This project demonstrates the use of WhisperTiny models within the Unity Inference Engine for Speech to Text conversion.
This project demonstrates the use of Piper models within the Unity Inference Engine for Text to Speech synthesis.
Whisper is a model that was trained on labelled data for automatic speech recognition (ASR) and speech translation. Whisper was proposed in the paper Robust Speech Recognition via Large-Scale Weak Supervision by Alec Radford et al from OpenAI.
Piper language models are efficient, fully local neural Text-to-Speech (TTS) models designed for fast and high-quality voice generation.
The Piper engine uses the espeak-ng synthesizer for phonemization, which converts text into phonemes before they are processed by the neural model. This approach ensures accurate pronunciation across multiple languages while maintaining low latency, making Piper suitable for real-time applications and offline use.
- Speech Input: Perform local speech-to-text using neural inference
- Multilingual Support: Supports English, German, French voice input.

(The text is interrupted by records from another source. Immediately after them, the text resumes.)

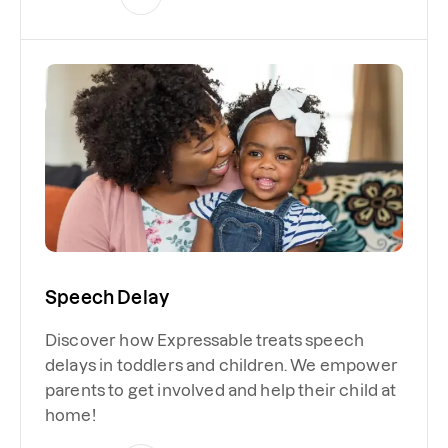
Speech Delay
Discover how Expressable treats speech
delays in toddlers and children. We empower
parents to get involved and help their child at
home!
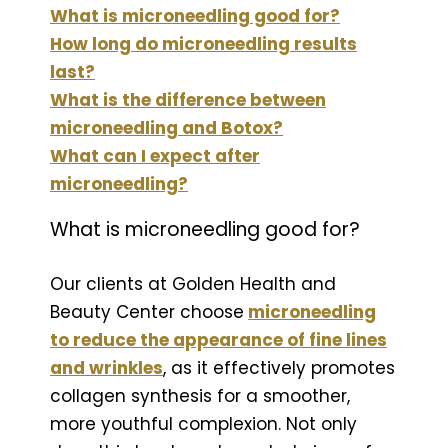
What is microneedling good for?
How long do microneedling results
last?
What is the difference between
microneedling and Botox?
What can I expect after
microneedling?
What is microneedling good for?
Our clients at Golden Health and
Beauty Center choose
microneedling
to reduce the appearance of fine lines
and wrinkles
, as it effectively promotes
collagen synthesis for a smoother,
more youthful complexion. Not only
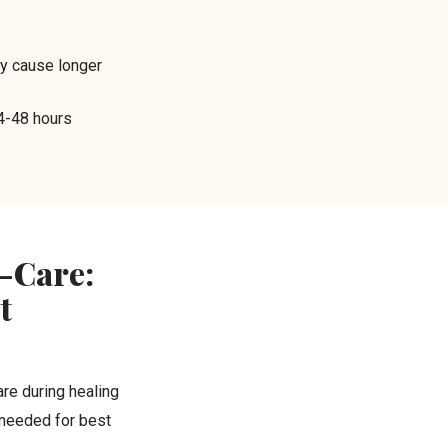
y cause longer
4-48 hours
-Care:
t
re during healing
 needed for best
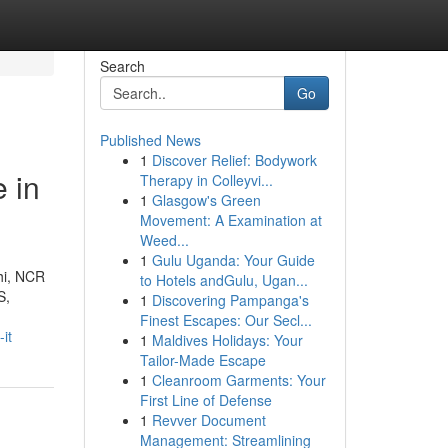
Search
Go
Published News
1
Discover Relief: Bodywork
 in
Therapy in Colleyvi...
1
Glasgow's Green
Movement: A Examination at
Weed...
1
Gulu Uganda: Your Guide
lhi, NCR
to Hotels andGulu, Ugan...
S,
1
Discovering Pampanga's
Finest Escapes: Our Secl...
it
1
Maldives Holidays: Your
Tailor-Made Escape
1
Cleanroom Garments: Your
First Line of Defense
1
Revver Document
Management: Streamlining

- Speech Output: Perform local speech synthesis using neural inference with any of the language models
- Unity:
6000.2.6f1 - Inference Engine:
2.3.0
You can download the WhisperTiny models from the Unity repository on Hugging Face.
You can download the Piper voice models from the repository on Hugging Face and browse language models on the Samples page.
-
Clone or download this repository.
-
Download the model assets and the espeak-ng plugin from
here.Extract the contents of CopyContentToAssetsFolder.zip. Inside, you’ll find three items:
- the data folder containing the ONNX models
- the espeak-ng synthesizer plugin
- the phonemization list
Copy all three into your project’s /Assets/ directory.
Steps 3 and 4 are only required if the models are not automatically linked to the Neural Text Generation prefab or the Neural Speech Generation prefab.
- Add the model assets to the RunWhisper component of the SpeechToText prefab.
- Add the model assets to the RunPiper component of the TextToSpeech prefab.
- Open the
/Assets/Scenes/Runtime AI Sample Scene.unityscene in the Unity Editor. - Run the scene to see test the Speech-To-Text conversion and Text-To-Speech synthesis
When you press the Record button, the microphone activates and audio is captured into an AudioClip. Pressing the button again stops the recording.
The recorded audio is then processed by WhisperTiny for speech recognition.
Use the dropdown menu to select the desired input and output languages. Once processing is complete, the recognized text will appear in the text field.
You can also type text directly into the field to test the Piper model speech synthesis.
Speech-to-Text and Text-to-Speech function independently, but in this demo they are combined to showcase the full round trip.
The espeak-ng synthesizer plugin supports Android, Windows, and macOS (x64) out of the box. For other platforms, please refer to the espeak-ng repository.
Try yourself:
This project depends on 3rd party neural networks. Please refer to the orignial WhisperTiny, Piper, and eSpeak-ng repositories for detailed license information.